Sin embargo, el futbol también tiene su lado oscuro. En momentos de tensión máxima, como un penal en el último minuto o una tarjeta roja inesperada, el cuerpo libera cortisol, la hormona del estrés. Esto provoca sensaciones similares a enfrentar un peligro real, manteniendo al espectador completamente enganchado (y al borde del asiento).
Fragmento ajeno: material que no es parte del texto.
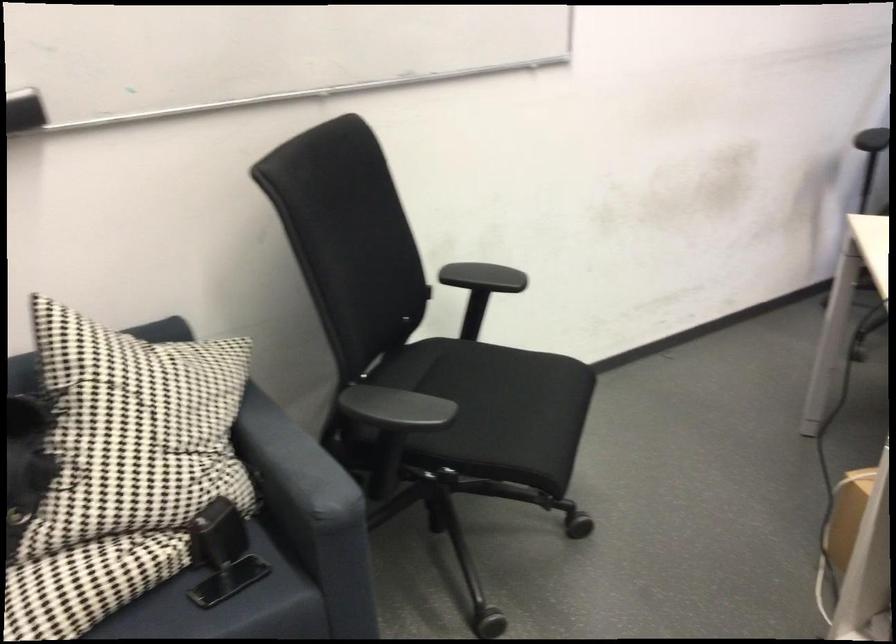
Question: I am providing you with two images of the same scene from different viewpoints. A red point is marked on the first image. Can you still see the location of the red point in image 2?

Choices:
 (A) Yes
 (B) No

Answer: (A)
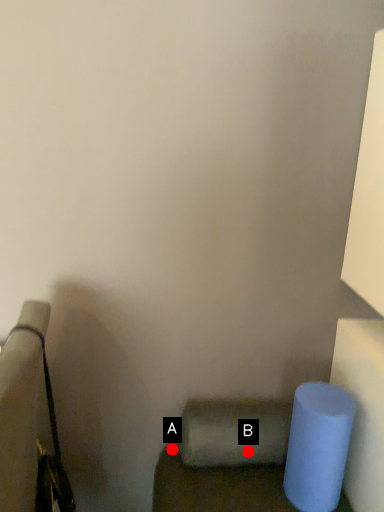
Question: Two points are circled on the image, labeled by A and B beside each circle. Among these points, which one is farthest from the camera?

Choices:
 (A) A is further
 (B) B is further

Answer: (A)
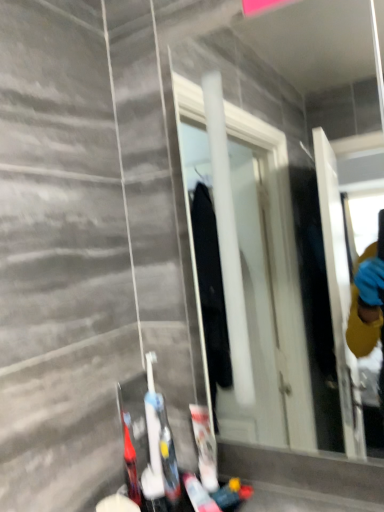
Question: From a real-world perspective, is white glossy mirror at center located higher than translucent plastic toothbrush at lower left, which is the third toiletry from right to left?

Choices:
 (A) yes
 (B) no

Answer: (A)

Question: Is white glossy mirror at center smaller than translucent plastic toothbrush at lower left, which is the third toiletry from right to left?

Choices:
 (A) yes
 (B) no

Answer: (B)

Question: From the image's perspective, would you say white glossy mirror at center is positioned over translucent plastic toothbrush at lower left, which is the third toiletry from right to left?

Choices:
 (A) yes
 (B) no

Answer: (A)

Question: Does white glossy mirror at center come behind translucent plastic toothbrush at lower left, which is the third toiletry from right to left?

Choices:
 (A) no
 (B) yes

Answer: (A)

Question: Is white glossy mirror at center positioned before translucent plastic toothbrush at lower left, the first toiletry positioned from the left?

Choices:
 (A) yes
 (B) no

Answer: (A)

Question: Considering the relative sizes of white glossy mirror at center and translucent plastic toothbrush at lower left, the first toiletry positioned from the left, in the image provided, is white glossy mirror at center taller than translucent plastic toothbrush at lower left, the first toiletry positioned from the left,?

Choices:
 (A) yes
 (B) no

Answer: (A)

Question: Can you confirm if translucent plastic toothbrush at lower left, the first toiletry positioned from the left, is shorter than white plastic toothbrush at lower center, the second toiletry in the right-to-left sequence?

Choices:
 (A) no
 (B) yes

Answer: (B)

Question: Can you confirm if translucent plastic toothbrush at lower left, the first toiletry positioned from the left, is positioned to the left of white plastic toothbrush at lower center, the second toiletry in the right-to-left sequence?

Choices:
 (A) yes
 (B) no

Answer: (A)

Question: Is translucent plastic toothbrush at lower left, the first toiletry positioned from the left, smaller than white plastic toothbrush at lower center, the second toiletry from the left?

La ciencia de los “compas”: Por qué verlo en grupo es mejor

¿Te has fijado que un gol se grita más fuerte en el bar o en la comida familiar que solo en tu cuarto? No es tu imaginación. Ver el Mundial en grupo intensifica las emociones de manera significativa.

Aficionados durante el encuentro de fútbol entre la selección nacional de México en contra el seleccionado de Uruguay, en la cancha del estadio Corona. (FOTO: ADOLFO VLADIMIR /CUARTOSCURO.COM)

Según Rodríguez Molina, diversos estudios han demostrado que los cerebros pueden sincronizarse cuando varias personas comparten la misma experiencia. Esta “conexión colectiva” hace que los festejos sean más eufóricos y las derrotas, lamentablemente, más dolorosas. Compartir estos momentos fortalece los vínculos sociales y genera un sentido de pertenencia brutal, especialmente cuando juega la Selección Nacional.

El reto: Disfrutar sin perder la cabeza

Aunque el futbol puede generar bienestar, la intensidad del juego puede jugarnos chueco. El aumento de hormonas como el cortisol o la testosterona puede provocar reacciones impulsivas o incluso agresivas si no se gestionan bien… no seas como Gonzalo.

Ya Gonzalo te están viendo tus hijos
( aguas con los chavillos ) pic.twitter.com/LLkrZVqU3j

— víctima de un Dios frágil temperamental (@_el_baaadillo) March 14, 2024

Para que la pasión no se convierta en un problema, los especialistas recomiendan:

  • Mantener la perspectiva: Recordar que, al final del día, es solo un juego.

  • Mover el cuerpo: Caminar o hacer ejercicio después del partido ayuda a liberar la tensión acumulada.

  • Convivencia sana: Recuperar el equilibrio emocional charlando con amigos sobre temas ajenos al marcador.

El Mundial es mucho más que 22 personas corriendo tras un balón; es una experiencia que involucra al cerebro, al cuerpo y a la identidad de millones. La próxima vez que sientas que el corazón se te sale del pecho tras un disparo al poste, recuerda que no es solo emoción: es una compleja respuesta biológica que nos conecta a todos a través del deporte.